__EXERCISE AIM__
Only lines containing the string "file" belong in the answer; find them in the records and copy them.
[[ AVAILABLE DATA open ]]
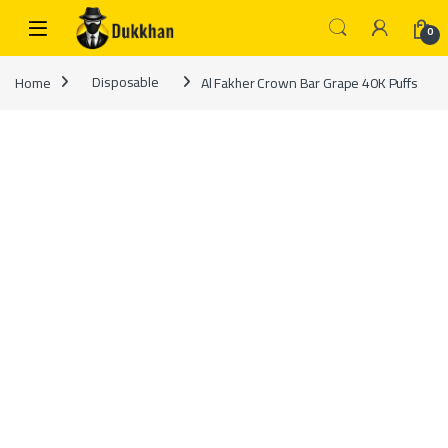
Skip to navigation
Skip to content
0
Home
Disposable
Al Fakher Crown Bar Grape 40K Puffs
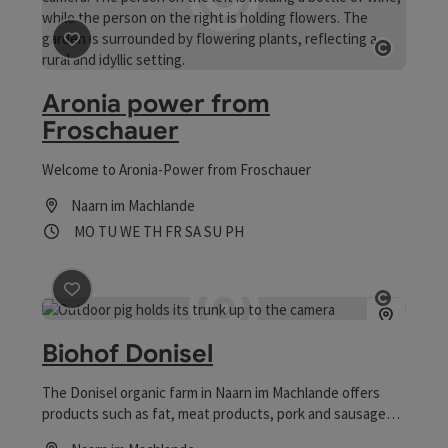
save post
: Aronia power from Froschauer
Open co
Aronia power from
Froschauer
Welcome to Aronia-Power from Froschauer
Naarn im Machlande
Opening hours
Open on Mondays
Open on Tuesdays
Open on Wednesdays
Open on Thursdays
Open on Fridays
Open on Saturdays
Open on Sundays
Open on public holidays
MO
TU
WE
TH
FR
SA
SU
PH
save post
: Biohof Donisel
Open co
Biohof Donisel
The Donisel organic farm in Naarn im Machlande offers
products such as fat, meat products, pork and sausages
for sale from the farm.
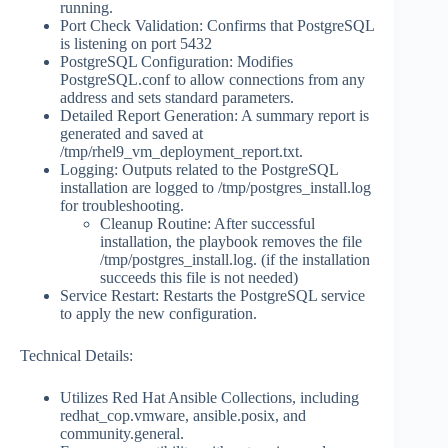
running.
Port Check Validation: Confirms that PostgreSQL
is listening on port 5432
PostgreSQL Configuration: Modifies
PostgreSQL.conf to allow connections from any
address and sets standard parameters.
Detailed Report Generation: A summary report is
generated and saved at
/tmp/rhel9_vm_deployment_report.txt.
Logging: Outputs related to the PostgreSQL
installation are logged to /tmp/postgres_install.log
for troubleshooting.
Cleanup Routine: After successful
installation, the playbook removes the file
/tmp/postgres_install.log. (if the installation
succeeds this file is not needed)
Service Restart: Restarts the PostgreSQL service
to apply the new configuration.
Technical Details:
Utilizes Red Hat Ansible Collections, including
redhat_cop.vmware, ansible.posix, and
community.general.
[[ AVAILABLE DATA closed ]]
__RESPONSE__
installation, the playbook removes the file
succeeds this file is not needed)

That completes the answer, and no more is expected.